[Stored data]
==========
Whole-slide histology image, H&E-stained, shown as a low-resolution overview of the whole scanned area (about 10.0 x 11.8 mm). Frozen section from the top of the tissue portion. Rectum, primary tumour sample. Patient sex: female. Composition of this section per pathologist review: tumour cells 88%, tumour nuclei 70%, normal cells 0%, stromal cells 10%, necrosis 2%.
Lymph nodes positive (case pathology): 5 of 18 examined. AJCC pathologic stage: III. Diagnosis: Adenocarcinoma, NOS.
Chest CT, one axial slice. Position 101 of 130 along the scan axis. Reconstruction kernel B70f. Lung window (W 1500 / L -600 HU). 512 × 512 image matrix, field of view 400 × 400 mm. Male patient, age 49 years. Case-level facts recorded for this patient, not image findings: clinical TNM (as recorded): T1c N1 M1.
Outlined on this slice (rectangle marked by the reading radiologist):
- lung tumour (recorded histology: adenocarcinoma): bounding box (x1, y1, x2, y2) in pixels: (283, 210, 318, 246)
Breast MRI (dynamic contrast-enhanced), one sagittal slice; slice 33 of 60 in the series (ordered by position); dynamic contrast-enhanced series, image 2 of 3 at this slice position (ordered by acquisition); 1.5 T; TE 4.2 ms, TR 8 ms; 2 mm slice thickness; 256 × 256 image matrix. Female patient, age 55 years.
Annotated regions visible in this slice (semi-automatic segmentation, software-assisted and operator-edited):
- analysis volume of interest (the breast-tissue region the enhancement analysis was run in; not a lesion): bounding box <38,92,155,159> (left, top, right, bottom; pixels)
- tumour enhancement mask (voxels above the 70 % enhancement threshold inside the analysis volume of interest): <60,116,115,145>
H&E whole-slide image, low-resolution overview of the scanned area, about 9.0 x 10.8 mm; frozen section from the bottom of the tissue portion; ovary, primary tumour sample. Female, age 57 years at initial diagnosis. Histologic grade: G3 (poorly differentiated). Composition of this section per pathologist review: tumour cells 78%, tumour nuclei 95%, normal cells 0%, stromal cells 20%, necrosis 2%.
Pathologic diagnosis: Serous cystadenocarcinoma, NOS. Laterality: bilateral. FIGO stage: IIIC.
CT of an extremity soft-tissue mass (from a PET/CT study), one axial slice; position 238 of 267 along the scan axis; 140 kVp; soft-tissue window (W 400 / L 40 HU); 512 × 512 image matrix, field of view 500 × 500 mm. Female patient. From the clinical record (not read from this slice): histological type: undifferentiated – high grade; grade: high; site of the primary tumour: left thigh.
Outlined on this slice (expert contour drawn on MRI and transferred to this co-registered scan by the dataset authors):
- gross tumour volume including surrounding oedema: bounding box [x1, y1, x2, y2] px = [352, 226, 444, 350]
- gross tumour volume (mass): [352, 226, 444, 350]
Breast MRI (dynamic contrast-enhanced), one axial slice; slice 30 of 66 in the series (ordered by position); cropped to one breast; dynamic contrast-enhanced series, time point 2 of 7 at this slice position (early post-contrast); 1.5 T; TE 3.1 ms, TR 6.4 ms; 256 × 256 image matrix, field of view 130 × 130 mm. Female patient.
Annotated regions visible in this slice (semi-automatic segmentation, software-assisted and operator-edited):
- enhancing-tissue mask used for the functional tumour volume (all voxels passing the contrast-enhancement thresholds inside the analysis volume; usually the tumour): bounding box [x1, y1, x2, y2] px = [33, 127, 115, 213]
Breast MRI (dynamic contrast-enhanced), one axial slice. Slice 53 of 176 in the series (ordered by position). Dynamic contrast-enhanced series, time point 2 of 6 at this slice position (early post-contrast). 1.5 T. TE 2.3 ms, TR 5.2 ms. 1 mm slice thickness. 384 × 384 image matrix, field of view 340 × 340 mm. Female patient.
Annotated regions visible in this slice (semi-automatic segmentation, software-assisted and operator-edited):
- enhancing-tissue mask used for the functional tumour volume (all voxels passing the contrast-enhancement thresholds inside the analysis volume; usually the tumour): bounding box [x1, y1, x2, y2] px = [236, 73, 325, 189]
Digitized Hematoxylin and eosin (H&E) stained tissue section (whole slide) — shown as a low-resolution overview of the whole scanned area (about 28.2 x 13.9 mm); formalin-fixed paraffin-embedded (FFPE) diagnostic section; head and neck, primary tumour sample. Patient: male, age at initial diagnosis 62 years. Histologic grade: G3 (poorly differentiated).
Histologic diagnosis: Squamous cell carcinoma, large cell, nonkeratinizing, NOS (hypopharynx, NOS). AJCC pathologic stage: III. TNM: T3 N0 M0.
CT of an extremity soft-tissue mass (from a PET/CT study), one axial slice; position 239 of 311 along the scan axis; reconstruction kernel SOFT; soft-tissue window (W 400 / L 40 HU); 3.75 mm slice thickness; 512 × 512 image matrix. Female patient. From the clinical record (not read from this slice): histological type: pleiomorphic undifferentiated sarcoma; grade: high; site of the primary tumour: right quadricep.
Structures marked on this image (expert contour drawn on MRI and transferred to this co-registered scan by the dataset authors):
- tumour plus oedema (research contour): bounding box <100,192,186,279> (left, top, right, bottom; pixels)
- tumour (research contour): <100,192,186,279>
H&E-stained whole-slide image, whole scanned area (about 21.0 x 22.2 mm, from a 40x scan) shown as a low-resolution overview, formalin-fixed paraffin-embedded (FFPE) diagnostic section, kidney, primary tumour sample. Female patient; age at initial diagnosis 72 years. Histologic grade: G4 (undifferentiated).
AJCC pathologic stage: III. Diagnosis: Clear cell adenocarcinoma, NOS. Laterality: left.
==========
## PROBLEM
Go through the entries above and copy each line holding the string "AJCC".

## RESPONSE AREA
Lymph nodes positive (case pathology): 5 of 18 examined. AJCC pathologic stage: III. Diagnosis: Adenocarcinoma, NOS.
Histologic diagnosis: Squamous cell carcinoma, large cell, nonkeratinizing, NOS (hypopharynx, NOS). AJCC pathologic stage: III. TNM: T3 N0 M0.
AJCC pathologic stage: III. Diagnosis: Clear cell adenocarcinoma, NOS. Laterality: left.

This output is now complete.